THE SLEEPING JOSEPH, DREAMING OF HIS MISSION
Today about Joseph, the steady and quiet Joseph. A dream moves Joseph to take care of Mary and
become the legal father of her child Jesus.
He is told quite distinctly in the dream that this child is to save the
Jewish people from their sins.
Pope
Francis keeps in his own bedroom a statue of St. Joseph reclining in sleep as a
reminder that the Spirit of God sometimes speaks with us in the quiet solitude
of our rest or our prayer.
I
dream every night. Once in a dream a
few years ago, Pope John Paul ll appeared to my mother and me in her kitchen
and we were supposed to provide him with breakfast. We were totally unprepared. (To be clear, no other recognized saint ever
appeared to me in a dream.)
IN THIS MULTI-MEDIA ON BROWN PAPER, JOSEPH IS SCRATCHING HIS HEAD IN WONDER!
(From the Brady Collection at Wernersville, artist unknown, Dated likely in the 1920's)

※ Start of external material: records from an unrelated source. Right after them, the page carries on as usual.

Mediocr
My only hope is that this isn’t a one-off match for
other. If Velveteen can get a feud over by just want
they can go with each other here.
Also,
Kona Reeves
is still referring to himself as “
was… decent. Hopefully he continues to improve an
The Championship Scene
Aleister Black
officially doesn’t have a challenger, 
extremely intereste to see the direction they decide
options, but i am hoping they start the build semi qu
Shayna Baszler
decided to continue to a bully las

Notably Matthew depicts Joseph as silent even when he is not asleep. He has none of his own lines in this drama of Jesus’ birth and growth. He comes on stage and does his duty fully and generously. But we never hear him say a single word. In fact after the young family settles in Nazareth, there is only a brief mention of him, years later, when the townspeople refer to Jesus as the carpenter’s son.
But
think of the possibilities. Jesus’
Mother Mary is the one who finally voices the possible and asks Jesus to do the
extraordinary at the Wedding Feast of Cana where she pushes the adult Jesus to
change the water into wine.
But
what was Joseph thinking all those years before in his carpenter shop? Typically a son like Jesus would have helped
in the shop and would have been a student at a school in the town
synagogue. But Joseph kept it a secret
that his son was destined to save his people from their sins. Joseph accepted patiently the role he was
given. The father in heaven asked him
to live an ordinary life with an extraordinary son. He did
not use this relationship to boost his own standing in the community. He must have been happy to have his son
recognized as a good student and a young man with excellent social skills. But he himself stays in the background. There is no evidence that Joseph even lives
to see their son as a recognized religious leader.
I think of Joseph as a patron saint of shall-we-say ordinary
fatherhood if we can even think of fatherhood as ordinary. He protected his wife and child. He accepted the gift of his wife and loved
her. He taught his child the skills
that he knew, even the social skills at which Jesus excelled. And his patient love helped to build a world
best defined by his son, the gift of God with us.